INSTRUCTIONS TO FOLLOW
Will you output all of the data below exactly, omitting the images?

DATA BLOCK
----------
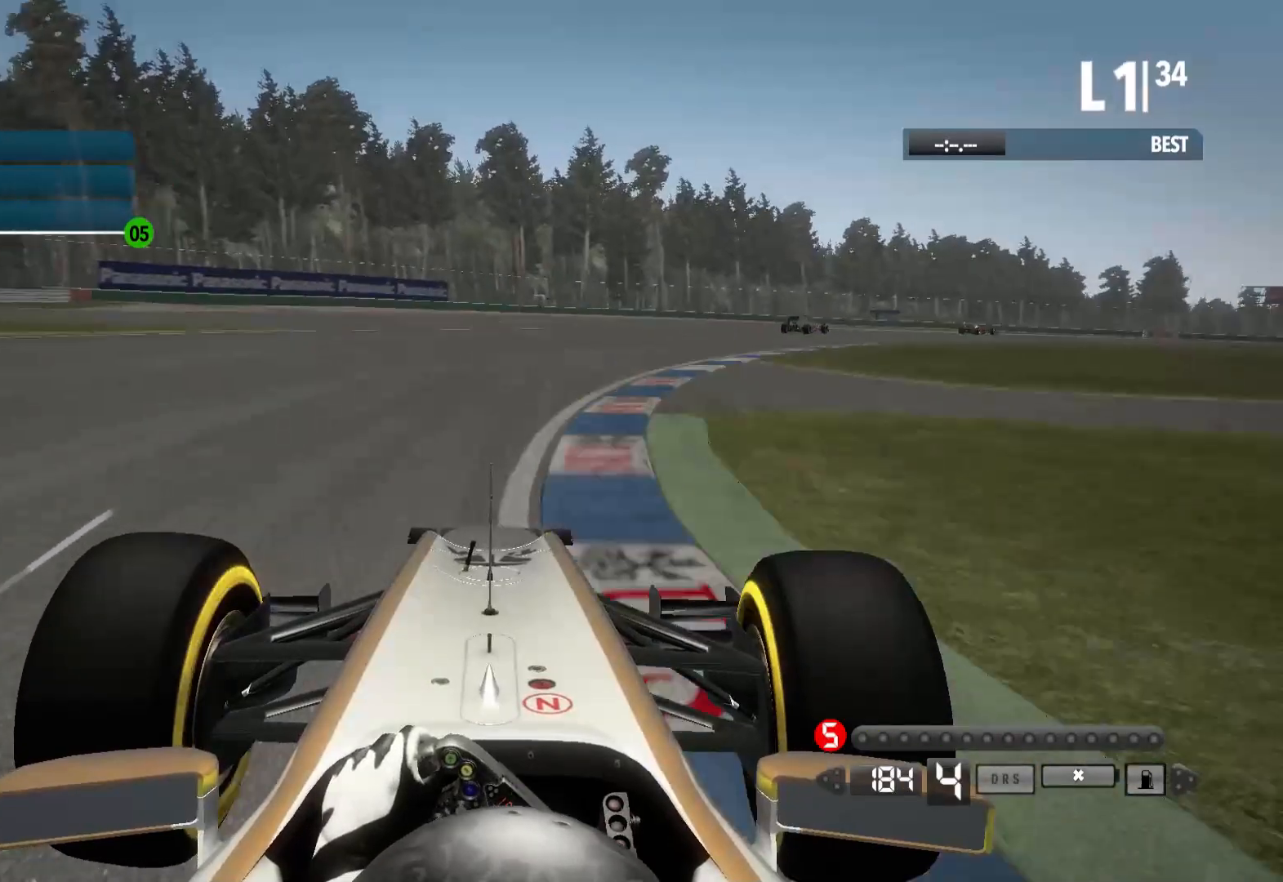
{"dt_ms": 500, "buttons": ["R2"], "left_stick": "right", "right_stick": "center", "events": []}
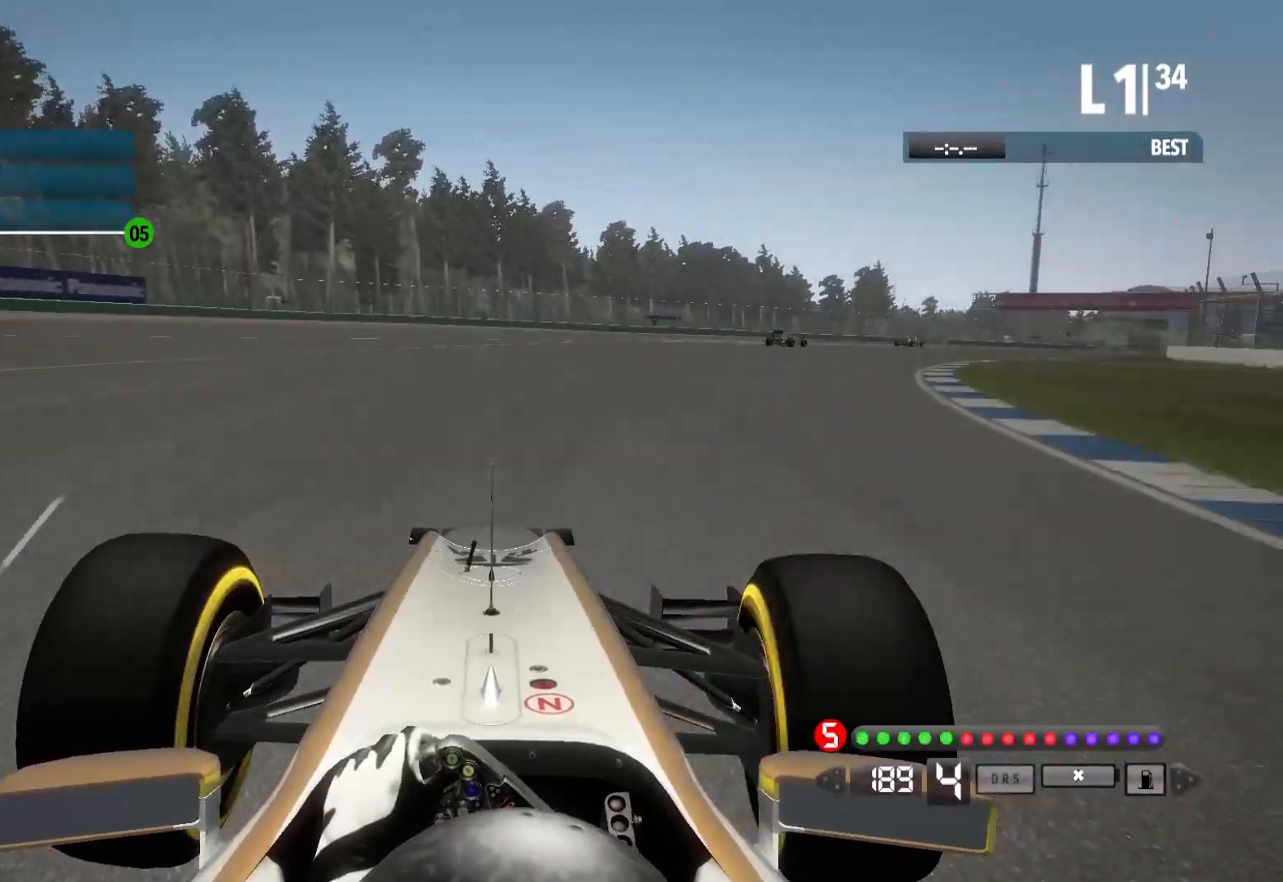
{"dt_ms": 500, "buttons": ["A", "R2"], "left_stick": "right", "right_stick": "center", "events": [[400, "A", "down"]]}
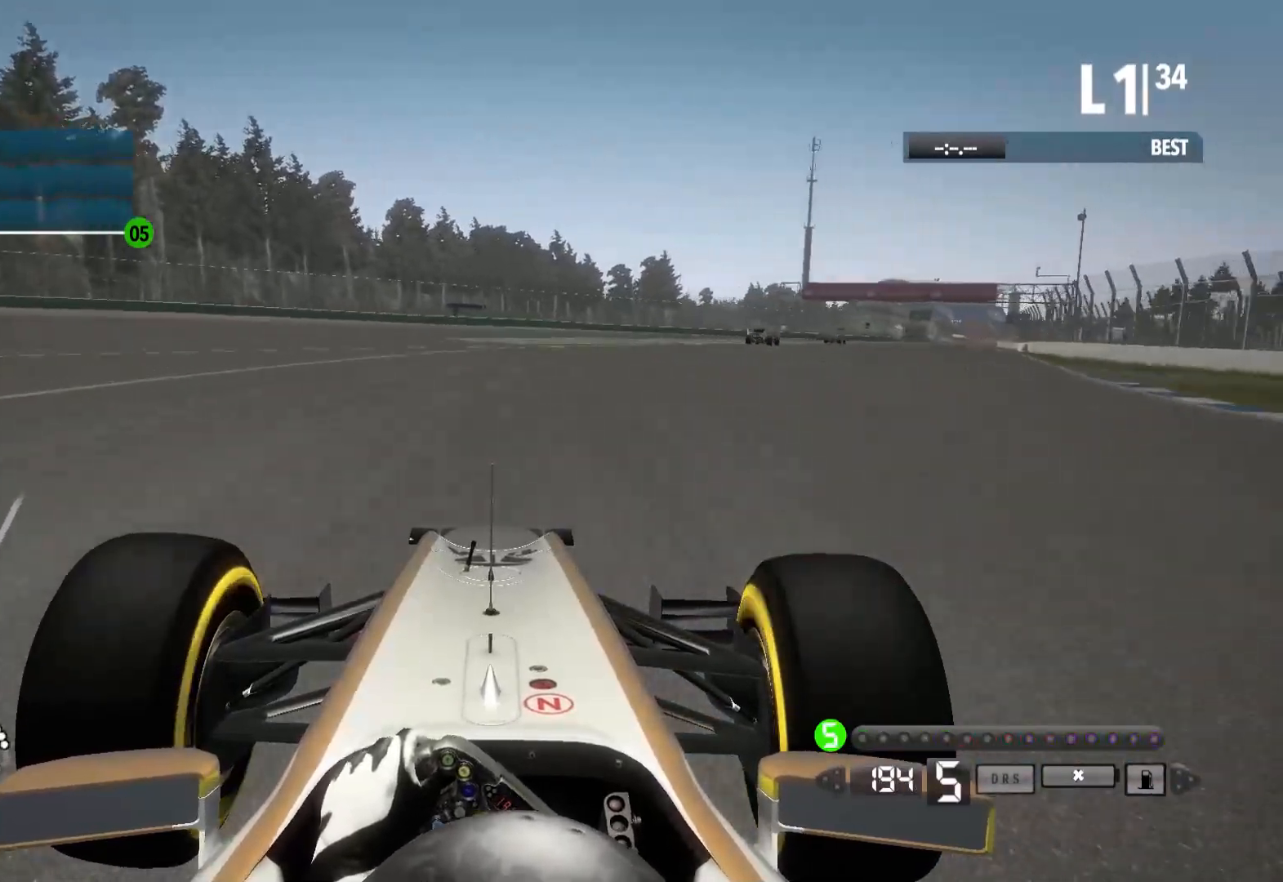
{"dt_ms": 500, "buttons": ["R2"], "left_stick": "right", "right_stick": "center", "events": [[33, "A", "up"]]}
----------
ANSWER FOR THIS EXERCISE
{"dt_ms": 500, "buttons": ["R2"], "left_stick": "right", "right_stick": "center", "events": []}
{"dt_ms": 500, "buttons": ["A", "R2"], "left_stick": "right", "right_stick": "center", "events": [[400, "A", "down"]]}
{"dt_ms": 500, "buttons": ["R2"], "left_stick": "right", "right_stick": "center", "events": [[33, "A", "up"]]}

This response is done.